Primer on Conditional Probability
When testing RSI I used conditional probability as my statistical tool, thinking that keeping it to high school level statistics would make the analysis easier to follow. However, how many of us remember high school statistics?
Visual Statistics
This is a Venn Diagram. They're useful for visualizing statistical problems. The circle labelled "A" contains all of the times that event "A" occurs. That event could be anything you care to measure, but in our case it'll be the times we get a positive or negative return over some future time period.
The overlap of the circles A and B is called the joint probability. It contains all of the times that A and B occur together.
Calculating Probabilities
Just like you'd calculate probability of getting heads on a fair coin by dividing all the heads you've seen by the total number of flips, the joint probability is calculated by counting all of the times the two events occur together by the total number of events.
The conditional probability adjusts this joint probability. Conditional probability asks: for all of the times that B happened, how often did both A and B occur together? Just like the above, to calculate this we take the joint probability, and divide by the total count of events in B. That's conditional probability.

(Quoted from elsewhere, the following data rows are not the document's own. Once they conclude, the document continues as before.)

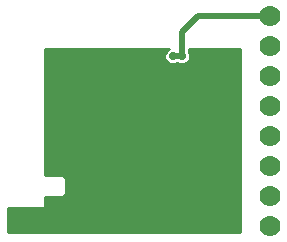
<source format=gbl>
G75*
G70*
%OFA0B0*%
%FSLAX24Y24*%
%IPPOS*%
%LPD*%
%AMOC8*
5,1,8,0,0,1.08239X$1,22.5*
%
%ADD10C,0.0700*%
%ADD11C,0.0100*%
%ADD12C,0.0290*%
%ADD13C,0.0200*%
D10*
X011101Y000702D03*
X011101Y001702D03*
X011101Y002702D03*
X011101Y003702D03*
X011101Y004702D03*
X011101Y005702D03*
X011101Y006702D03*
X011101Y007702D03*
D11*
X002376Y001302D02*
X002376Y000502D01*
X010101Y000502D01*
X010101Y006602D01*
X008381Y006602D01*
X008381Y006510D01*
X008384Y006507D01*
X008426Y006406D01*
X008426Y006297D01*
X008384Y006196D01*
X008307Y006118D01*
X008205Y006077D01*
X008096Y006077D01*
X008001Y006116D01*
X007905Y006077D01*
X007796Y006077D01*
X007695Y006118D01*
X007618Y006196D01*
X007576Y006297D01*
X007576Y006406D01*
X007618Y006507D01*
X007695Y006585D01*
X007736Y006602D01*
X003601Y006602D01*
X003601Y002402D01*
X004101Y002402D01*
X004145Y002397D01*
X004188Y002382D01*
X004225Y002358D01*
X004257Y002326D01*
X004281Y002288D01*
X004296Y002246D01*
X004301Y002202D01*
X004301Y001852D01*
X004296Y001807D01*
X004281Y001765D01*
X004257Y001727D01*
X004225Y001695D01*
X004188Y001671D01*
X004145Y001657D01*
X004101Y001652D01*
X003601Y001652D01*
X003601Y001302D01*
X002376Y001302D01*
X002376Y001286D02*
X010101Y001286D01*
X010101Y001384D02*
X003601Y001384D01*
X003601Y001483D02*
X010101Y001483D01*
X010101Y001581D02*
X003601Y001581D01*
X004201Y001680D02*
X010101Y001680D01*
X010101Y001778D02*
X004286Y001778D01*
X004301Y001877D02*
X010101Y001877D01*
X010101Y001975D02*
X004301Y001975D01*
X004301Y002074D02*
X010101Y002074D01*
X010101Y002172D02*
X004301Y002172D01*
X004287Y002271D02*
X010101Y002271D01*
X010101Y002370D02*
X004207Y002370D01*
X003601Y002468D02*
X010101Y002468D01*
X010101Y002567D02*
X003601Y002567D01*
X003601Y002665D02*
X010101Y002665D01*
X010101Y002764D02*
X003601Y002764D01*
X003601Y002862D02*
X010101Y002862D01*
X010101Y002961D02*
X003601Y002961D01*
X003601Y003059D02*
X010101Y003059D01*
X010101Y003158D02*
X003601Y003158D01*
X003601Y003256D02*
X010101Y003256D01*
X010101Y003355D02*
X003601Y003355D01*
X003601Y003454D02*
X010101Y003454D01*
X010101Y003552D02*
X003601Y003552D01*
X003601Y003651D02*
X010101Y003651D01*
X010101Y003749D02*
X003601Y003749D01*
X003601Y003848D02*
X010101Y003848D01*
X010101Y003946D02*
X003601Y003946D01*
X003601Y004045D02*
X010101Y004045D01*
X010101Y004143D02*
X003601Y004143D01*
X003601Y004242D02*
X010101Y004242D01*
X010101Y004340D02*
X003601Y004340D01*
X003601Y004439D02*
X010101Y004439D01*
X010101Y004537D02*
X003601Y004537D01*
X003601Y004636D02*
X010101Y004636D01*
X010101Y004735D02*
X003601Y004735D01*
X003601Y004833D02*
X010101Y004833D01*
X010101Y004932D02*
X003601Y004932D01*
X003601Y005030D02*
X010101Y005030D01*
X010101Y005129D02*
X003601Y005129D01*
X003601Y005227D02*
X010101Y005227D01*
X010101Y005326D02*
X003601Y005326D01*
X003601Y005424D02*
X010101Y005424D01*
X010101Y005523D02*
X003601Y005523D01*
X003601Y005621D02*
X010101Y005621D01*
X010101Y005720D02*
X003601Y005720D01*
X003601Y005819D02*
X010101Y005819D01*
X010101Y005917D02*
X003601Y005917D01*
X003601Y006016D02*
X010101Y006016D01*
X010101Y006114D02*
X008296Y006114D01*
X008391Y006213D02*
X010101Y006213D01*
X010101Y006311D02*
X008426Y006311D01*
X008424Y006410D02*
X010101Y006410D01*
X010101Y006508D02*
X008383Y006508D01*
X008005Y006114D02*
X007996Y006114D01*
X007705Y006114D02*
X003601Y006114D01*
X003601Y006213D02*
X007611Y006213D01*
X007576Y006311D02*
X003601Y006311D01*
X003601Y006410D02*
X007577Y006410D01*
X007619Y006508D02*
X003601Y006508D01*
X002376Y001187D02*
X010101Y001187D01*
X010101Y001088D02*
X002376Y001088D01*
X002376Y000990D02*
X010101Y000990D01*
X010101Y000891D02*
X002376Y000891D01*
X002376Y000793D02*
X010101Y000793D01*
X010101Y000694D02*
X002376Y000694D01*
X002376Y000596D02*
X010101Y000596D01*
D12*
X008951Y001702D03*
X007451Y001702D03*
X005951Y001702D03*
X004451Y001702D03*
X002471Y001122D03*
X004451Y003202D03*
X005951Y003202D03*
X007451Y003202D03*
X008951Y003202D03*
X008951Y004702D03*
X007451Y004702D03*
X005951Y004702D03*
X004451Y004702D03*
X005851Y006252D03*
X007651Y006002D03*
X007851Y006352D03*
X008151Y006352D03*
X008501Y006002D03*
X009226Y005977D03*
X009976Y005977D03*
D13*
X008151Y006352D02*
X007851Y006352D01*
X008151Y006352D02*
X008151Y007152D01*
X008701Y007702D01*
X011101Y007702D01*
M02*

</source>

The marginal probability is the probability that an event occurs, regardless of anything else. Like the probability of getting heads on a coin flip, regardless of the wind conditions or the person flipping it. If the conditional probability of event A given that B occurs is the same as the marginal probability of A occurring, then these events are said to be statistically independent: they don't depend on each other.
Statistical Edge and Random Noise
I like to call the difference between the marginal probability and conditional probability "edge". If the edge is close to zero, the signal is noise. If it's big, it might be a real signal.
In the real world we often have small sample sizes. If you flip a fair coin 1000 times, you might conclude that the probability of getting a heads is 53%! We know it should be 50, but you haven't taken enough samples. You can experiment with this concept here.
To compensate for small sample sizes, I like to compare my conditional probability results to a few sets of randomly generated samples of the same length. I compute the same "edge" for these series, which given their randomness we know should be exactly zero, and compare it to the edge for the candidate signal.
If the candidate signal's edge falls within the distribution of the random noise edge, then we can conclude that it's not worth adding to our toolbox. It doesn't definitively prove that it's 100% worthless, but it does show that it's contribution to your decision making process should be vanishingly small.